Study text -
# # # #
My husband wanted to follow up with him and see how he was doing, so a few days after the funeral he volunteered to help him with the brakes on his 30-year-old Cadillac Fleetwood, which was in cherry condition. It only had 50,000 miles, and not any visible rust. They got the brakes fixed, then took it out for a test drive. They no sooner got around the first corner than a young girl driving a beat-up car plowed into his back end.

Even if she has insurance, which the police could not verify, he will probably never get enough payment on a 30-year-old car to fix it or to even put a down payment down on a newer car. He is old enough that his eyesight isn't that good anymore and he doesn't drive all that much, but when he did drive that Cadillac was how he went. I have no idea what he is going to do.

To top matters off, he says he is having trouble with the benefits people with his wife's life insurance. They are asking him for a contract number. He's been paying that life insurance for probably 40 years and he has no idea where the paperwork is. He seems kind of confused and overwhelmed with the paperwork.

I'd like to help him, but he has a lot of family in the area, so I don't want to intrude where someone closer would be more logical person to help him. It just seems so unfair that such a nice man would lose both his treasured wife and his car in a two-week span. And I guess I feel a little guilty because I reminded DH to call him and make arrangements to work on the car because I was worried about him- if the timing had been just a little different it would never have happened.

I've mentioned it to a few people at work, and they just kind of shrug their shoulders and change the subject. I don't know what I expect them to say or do, so I've dropped it -- but it's still bothering me a lot.
# # # #
Data segment -
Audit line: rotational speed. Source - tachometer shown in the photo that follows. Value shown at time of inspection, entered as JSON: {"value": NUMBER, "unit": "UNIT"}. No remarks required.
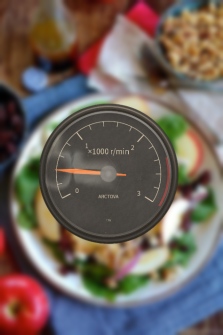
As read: {"value": 400, "unit": "rpm"}
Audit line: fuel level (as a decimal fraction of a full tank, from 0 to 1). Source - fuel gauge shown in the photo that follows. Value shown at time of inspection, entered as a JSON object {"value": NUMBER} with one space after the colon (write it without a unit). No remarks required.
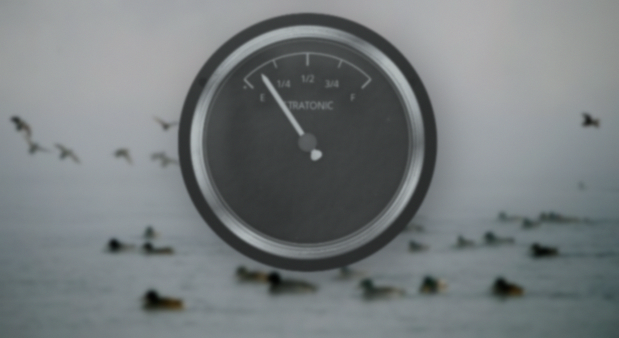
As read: {"value": 0.125}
# # # #
Assignment A - Write out the part of the account about the wrecked Cadillac that opens with the words containing "To top matters" and closes with "never have happened.".
Assignment B - According to the account about the wrecked Cadillac, how many miles did the car have?
Assignment C - Carry on the account about the wrecked Cadillac from its last sentence.

Written reply A -
To top matters off, he says he is having trouble with the benefits people with his wife's life insurance. They are asking him for a contract number. He's been paying that life insurance for probably 40 years and he has no idea where the paperwork is. He seems kind of confused and overwhelmed with the paperwork.

I'd like to help him, but he has a lot of family in the area, so I don't want to intrude where someone closer would be more logical person to help him. It just seems so unfair that such a nice man would lose both his treasured wife and his car in a two-week span. And I guess I feel a little guilty because I reminded DH to call him and make arrangements to work on the car because I was worried about him- if the timing had been just a little different it would never have happened.

Written reply B - It had only 50,000 miles.

Written reply C -
You shall eat the fruit of the labor of your hands - You shall be happy and it shall be well with you. -Psalm 128.2
Visit my blog at http://brightmeadowfarms.blogspot.com ,web site store at http://www.watkinsonline.com/fish or my homepage at http://home.earthlink.net/~brightmeadow
5   L A T E S T    R E P L I E S    (Newest First)
Past Blessings Posted - Sep 19 2007 : 07:25:22 AM
The poor man has certainly had enough on his plate lately. Regarding the insurance coverage, I would think his car would actually be considered a "classic" and so should hold significant value. There is special pricing for classics from blue book pricing. He needs to pursue having it declared a classic so he can get a fair value.

It is so sweet the extra effort you and your hubby are taking on him. You will be rewarded ten fold some day.

Hugs & blessings,

Brenda

Past Blessings . . . Celebrating Life as it used to be . . . when people loved God, loved their families and loved their country.
Amie C. Posted - Sep 19 2007 : 06:43:25 AM
Brenda, try not to feel too bad about the timing of the car accident. It sounds like the collision was completely the other driver's fault, and there's no way you can plan for that. It's just the irony of the situation that makes it so hurtful.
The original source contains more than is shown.